14/03/2024
A study of existing mathematical models to describe the mechanisms of autoimmune diseases was carried out by our specialists. This work allows us to systematically evaluate existing approaches to the quantitative pharmacology of autoimmune pathologies.
Mathematical modeling is an important tool in modern drug development. Thus, it is the models that make it possible to transform heterogeneous experimental data from numerous sources into a system of quantitative knowledge and use them to accelerate the creation of new medicines. The indispensability of this tool is especially noticeable in therapeutic areas such as autoimmune diseases, with non-trivial pathogenesis and etiology.
Systems pharmacology models can be used to answer numerous questions in drug development, such as target selection, animal-to-human translation, and indirect comparison of the efficacy and safety of different types of therapy. These models represent a cross-section of existing knowledge and data for individual pathologies. The creation of new mathematical models begins with the study of existing works in this area. This is precisely the main purpose of the published review.

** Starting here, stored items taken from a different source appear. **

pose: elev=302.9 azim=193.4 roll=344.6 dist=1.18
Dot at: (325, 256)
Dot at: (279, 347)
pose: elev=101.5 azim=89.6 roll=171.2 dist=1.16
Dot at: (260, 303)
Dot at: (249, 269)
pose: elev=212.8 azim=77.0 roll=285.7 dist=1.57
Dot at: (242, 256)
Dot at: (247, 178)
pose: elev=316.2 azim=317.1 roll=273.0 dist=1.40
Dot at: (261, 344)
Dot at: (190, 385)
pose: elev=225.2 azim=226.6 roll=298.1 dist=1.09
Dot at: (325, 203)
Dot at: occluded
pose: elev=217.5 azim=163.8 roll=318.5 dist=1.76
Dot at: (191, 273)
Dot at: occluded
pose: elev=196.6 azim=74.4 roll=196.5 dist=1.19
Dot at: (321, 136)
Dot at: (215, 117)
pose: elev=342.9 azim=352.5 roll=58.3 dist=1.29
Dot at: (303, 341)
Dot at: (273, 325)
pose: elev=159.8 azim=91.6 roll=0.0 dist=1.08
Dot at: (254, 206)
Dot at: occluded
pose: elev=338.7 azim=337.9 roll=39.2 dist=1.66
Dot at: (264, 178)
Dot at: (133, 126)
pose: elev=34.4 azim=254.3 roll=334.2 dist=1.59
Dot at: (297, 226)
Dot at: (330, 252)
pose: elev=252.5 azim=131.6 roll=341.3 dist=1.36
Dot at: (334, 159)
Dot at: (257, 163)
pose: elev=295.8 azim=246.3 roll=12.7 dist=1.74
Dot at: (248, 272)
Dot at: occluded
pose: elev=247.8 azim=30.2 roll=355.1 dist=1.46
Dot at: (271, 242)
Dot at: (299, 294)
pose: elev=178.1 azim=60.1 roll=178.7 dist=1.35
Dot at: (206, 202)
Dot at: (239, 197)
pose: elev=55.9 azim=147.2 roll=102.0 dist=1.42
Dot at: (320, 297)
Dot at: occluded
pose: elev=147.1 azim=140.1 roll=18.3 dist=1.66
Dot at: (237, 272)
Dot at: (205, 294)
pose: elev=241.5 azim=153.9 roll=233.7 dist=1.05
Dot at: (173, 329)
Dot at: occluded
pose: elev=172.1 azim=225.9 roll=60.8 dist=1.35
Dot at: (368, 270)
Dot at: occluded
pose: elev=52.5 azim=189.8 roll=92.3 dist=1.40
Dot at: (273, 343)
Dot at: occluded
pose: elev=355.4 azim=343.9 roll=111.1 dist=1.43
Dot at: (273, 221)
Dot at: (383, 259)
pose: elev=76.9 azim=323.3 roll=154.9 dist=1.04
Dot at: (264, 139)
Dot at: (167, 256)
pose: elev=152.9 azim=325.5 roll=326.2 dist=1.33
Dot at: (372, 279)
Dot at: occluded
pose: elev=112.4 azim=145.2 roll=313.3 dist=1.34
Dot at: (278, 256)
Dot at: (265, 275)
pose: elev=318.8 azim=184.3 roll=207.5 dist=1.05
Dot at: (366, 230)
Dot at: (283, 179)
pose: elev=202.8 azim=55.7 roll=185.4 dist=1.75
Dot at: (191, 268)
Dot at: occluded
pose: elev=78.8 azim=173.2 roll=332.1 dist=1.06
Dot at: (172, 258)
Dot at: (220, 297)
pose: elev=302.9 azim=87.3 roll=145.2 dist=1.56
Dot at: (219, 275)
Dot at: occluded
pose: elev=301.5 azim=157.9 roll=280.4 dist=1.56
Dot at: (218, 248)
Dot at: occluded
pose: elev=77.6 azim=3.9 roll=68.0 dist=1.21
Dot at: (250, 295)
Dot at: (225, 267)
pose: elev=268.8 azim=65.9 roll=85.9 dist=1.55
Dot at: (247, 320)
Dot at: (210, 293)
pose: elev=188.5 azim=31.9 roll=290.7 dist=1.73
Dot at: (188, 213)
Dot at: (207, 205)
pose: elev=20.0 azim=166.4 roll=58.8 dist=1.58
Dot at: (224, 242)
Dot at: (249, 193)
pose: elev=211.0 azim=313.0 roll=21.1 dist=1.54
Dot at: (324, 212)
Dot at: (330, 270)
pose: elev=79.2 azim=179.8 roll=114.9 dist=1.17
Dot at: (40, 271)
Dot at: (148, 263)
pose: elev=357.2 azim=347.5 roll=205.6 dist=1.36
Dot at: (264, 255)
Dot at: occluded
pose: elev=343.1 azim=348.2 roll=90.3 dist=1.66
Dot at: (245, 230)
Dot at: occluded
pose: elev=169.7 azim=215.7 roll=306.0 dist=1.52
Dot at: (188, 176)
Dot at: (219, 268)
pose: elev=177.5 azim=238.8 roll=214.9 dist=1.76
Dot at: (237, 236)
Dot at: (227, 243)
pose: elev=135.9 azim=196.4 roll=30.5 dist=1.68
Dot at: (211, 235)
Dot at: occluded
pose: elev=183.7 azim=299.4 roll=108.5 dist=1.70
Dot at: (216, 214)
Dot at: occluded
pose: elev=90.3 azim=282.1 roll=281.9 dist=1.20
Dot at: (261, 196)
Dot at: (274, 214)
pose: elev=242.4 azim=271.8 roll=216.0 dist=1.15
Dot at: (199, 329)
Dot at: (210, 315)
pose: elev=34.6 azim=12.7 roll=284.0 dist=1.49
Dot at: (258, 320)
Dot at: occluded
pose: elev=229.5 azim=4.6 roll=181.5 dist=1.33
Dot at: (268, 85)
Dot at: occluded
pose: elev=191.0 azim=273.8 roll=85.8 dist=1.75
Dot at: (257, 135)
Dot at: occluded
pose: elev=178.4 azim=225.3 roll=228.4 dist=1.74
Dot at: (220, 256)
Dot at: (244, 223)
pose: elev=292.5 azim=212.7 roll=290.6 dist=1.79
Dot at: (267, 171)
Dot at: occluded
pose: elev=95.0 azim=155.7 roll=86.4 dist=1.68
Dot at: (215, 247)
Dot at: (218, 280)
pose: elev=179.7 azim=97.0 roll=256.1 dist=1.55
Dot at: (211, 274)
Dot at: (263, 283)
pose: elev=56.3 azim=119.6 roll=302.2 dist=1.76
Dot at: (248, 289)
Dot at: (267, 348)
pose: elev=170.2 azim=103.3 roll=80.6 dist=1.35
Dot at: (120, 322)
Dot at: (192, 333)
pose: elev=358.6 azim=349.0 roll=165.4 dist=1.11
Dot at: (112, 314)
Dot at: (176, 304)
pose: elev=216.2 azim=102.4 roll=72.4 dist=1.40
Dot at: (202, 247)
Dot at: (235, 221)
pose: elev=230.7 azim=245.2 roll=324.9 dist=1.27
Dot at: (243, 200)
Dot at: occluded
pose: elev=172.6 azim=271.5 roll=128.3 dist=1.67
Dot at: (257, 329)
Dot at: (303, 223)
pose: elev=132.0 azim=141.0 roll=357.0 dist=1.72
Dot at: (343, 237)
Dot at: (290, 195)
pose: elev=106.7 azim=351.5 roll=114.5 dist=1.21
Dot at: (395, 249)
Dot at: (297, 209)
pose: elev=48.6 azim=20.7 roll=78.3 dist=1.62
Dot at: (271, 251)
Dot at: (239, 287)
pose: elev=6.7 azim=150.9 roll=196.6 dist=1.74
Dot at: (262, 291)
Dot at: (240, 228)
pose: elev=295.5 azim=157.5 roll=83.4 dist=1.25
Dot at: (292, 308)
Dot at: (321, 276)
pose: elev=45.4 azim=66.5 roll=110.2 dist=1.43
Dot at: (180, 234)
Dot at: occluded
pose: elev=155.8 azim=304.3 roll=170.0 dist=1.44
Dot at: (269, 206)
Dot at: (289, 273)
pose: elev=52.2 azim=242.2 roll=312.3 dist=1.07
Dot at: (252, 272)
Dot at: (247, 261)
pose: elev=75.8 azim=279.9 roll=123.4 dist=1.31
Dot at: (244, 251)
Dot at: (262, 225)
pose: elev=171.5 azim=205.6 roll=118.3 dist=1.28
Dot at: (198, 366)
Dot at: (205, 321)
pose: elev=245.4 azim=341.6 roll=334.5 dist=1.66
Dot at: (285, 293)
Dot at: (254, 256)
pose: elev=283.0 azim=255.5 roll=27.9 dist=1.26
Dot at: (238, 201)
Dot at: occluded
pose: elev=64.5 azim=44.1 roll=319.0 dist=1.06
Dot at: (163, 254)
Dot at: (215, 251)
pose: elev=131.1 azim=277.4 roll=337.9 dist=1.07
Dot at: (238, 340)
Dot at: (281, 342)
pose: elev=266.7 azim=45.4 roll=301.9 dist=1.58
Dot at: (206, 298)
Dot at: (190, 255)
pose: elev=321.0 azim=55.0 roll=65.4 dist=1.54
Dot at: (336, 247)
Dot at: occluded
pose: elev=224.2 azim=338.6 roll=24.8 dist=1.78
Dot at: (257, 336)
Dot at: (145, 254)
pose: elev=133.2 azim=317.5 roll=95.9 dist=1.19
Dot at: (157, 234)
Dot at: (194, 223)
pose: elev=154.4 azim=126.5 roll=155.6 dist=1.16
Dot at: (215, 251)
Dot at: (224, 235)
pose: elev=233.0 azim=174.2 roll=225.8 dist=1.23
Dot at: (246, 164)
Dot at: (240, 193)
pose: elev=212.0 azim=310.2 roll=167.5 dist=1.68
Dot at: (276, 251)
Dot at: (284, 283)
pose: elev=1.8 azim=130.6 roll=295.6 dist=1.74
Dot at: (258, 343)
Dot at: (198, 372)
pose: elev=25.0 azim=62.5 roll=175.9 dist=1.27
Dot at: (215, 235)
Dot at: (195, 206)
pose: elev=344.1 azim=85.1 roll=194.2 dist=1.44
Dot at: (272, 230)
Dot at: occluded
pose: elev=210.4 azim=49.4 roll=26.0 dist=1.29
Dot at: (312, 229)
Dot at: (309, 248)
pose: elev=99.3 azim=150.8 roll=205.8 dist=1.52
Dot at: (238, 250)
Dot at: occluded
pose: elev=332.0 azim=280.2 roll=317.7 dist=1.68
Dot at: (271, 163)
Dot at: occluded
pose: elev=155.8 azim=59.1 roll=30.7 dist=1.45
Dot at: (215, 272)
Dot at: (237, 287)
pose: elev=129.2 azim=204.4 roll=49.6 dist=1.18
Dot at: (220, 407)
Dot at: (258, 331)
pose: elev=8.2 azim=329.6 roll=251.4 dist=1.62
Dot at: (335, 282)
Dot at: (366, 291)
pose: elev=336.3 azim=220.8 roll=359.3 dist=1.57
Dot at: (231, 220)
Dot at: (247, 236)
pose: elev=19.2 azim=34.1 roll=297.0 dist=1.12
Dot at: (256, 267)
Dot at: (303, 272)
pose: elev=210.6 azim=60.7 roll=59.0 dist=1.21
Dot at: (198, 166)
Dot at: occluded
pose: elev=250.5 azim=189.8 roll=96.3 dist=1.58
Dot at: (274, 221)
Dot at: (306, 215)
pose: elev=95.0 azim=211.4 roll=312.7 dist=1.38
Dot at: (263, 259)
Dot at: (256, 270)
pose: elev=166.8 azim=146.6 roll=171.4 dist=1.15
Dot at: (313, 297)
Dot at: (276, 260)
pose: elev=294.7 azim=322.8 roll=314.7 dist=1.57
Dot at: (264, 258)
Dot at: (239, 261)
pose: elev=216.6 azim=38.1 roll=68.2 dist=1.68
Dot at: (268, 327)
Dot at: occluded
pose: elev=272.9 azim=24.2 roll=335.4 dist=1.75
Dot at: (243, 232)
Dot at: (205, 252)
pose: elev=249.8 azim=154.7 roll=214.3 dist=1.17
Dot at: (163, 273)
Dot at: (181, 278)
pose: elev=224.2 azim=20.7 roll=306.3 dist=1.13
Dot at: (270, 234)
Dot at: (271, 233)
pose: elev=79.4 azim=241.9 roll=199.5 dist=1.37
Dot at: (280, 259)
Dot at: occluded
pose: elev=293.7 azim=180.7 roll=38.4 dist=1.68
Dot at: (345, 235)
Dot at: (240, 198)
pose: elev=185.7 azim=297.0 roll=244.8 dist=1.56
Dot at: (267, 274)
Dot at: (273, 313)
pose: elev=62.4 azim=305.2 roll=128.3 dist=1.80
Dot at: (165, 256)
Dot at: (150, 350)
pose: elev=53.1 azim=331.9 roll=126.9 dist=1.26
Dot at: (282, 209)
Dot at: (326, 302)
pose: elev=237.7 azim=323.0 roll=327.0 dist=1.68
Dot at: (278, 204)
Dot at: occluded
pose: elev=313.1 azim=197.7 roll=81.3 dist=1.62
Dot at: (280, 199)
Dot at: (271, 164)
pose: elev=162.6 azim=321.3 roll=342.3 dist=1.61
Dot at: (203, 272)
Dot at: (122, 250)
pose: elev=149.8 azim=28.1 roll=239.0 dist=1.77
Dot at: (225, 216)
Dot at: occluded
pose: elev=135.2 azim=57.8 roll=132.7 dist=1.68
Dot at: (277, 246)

Although the systematic search included more than 180 autoimmune diseases, the results found models for only 13 individual pathologies, with models for 2 systemic pathologies (systemic lupus erythematosus and rheumatoid arthritis) and 11 for organ-specific pathologies. Consequently, the mechanisms of more than 150 other autoimmune pathologies, such as psoriasis, scleroderma, Sjögren’s syndrome, are not currently described using mathematical models.
Approximately one third of all models described systemic activation of T-cell immunity, which is not surprising given that autoimmune diseases are characterized by a response to a self-antigen. Most models have examined the T-cell immune response with an emphasis on T helper cells. In turn, despite their key contribution to the pathology of a number of diseases, B cells are modeled only in selected cases, even in autoimmune diseases that are classified as B cell-mediated, such as systemic lupus erythematosus. Surprisingly, that just under a third of the models are not based on experimental data. The use of such models in clinical drug development is very limited and requires significant improvement.
Taken together, in the work emphasize the need to create new systemic pharmacological models for most autoimmune diseases in order to accelerate the development of new therapeutic agents, including for rare diseases, where rational design of clinical programs is especially in demand due to the small number of patients available for participation in clinical trials.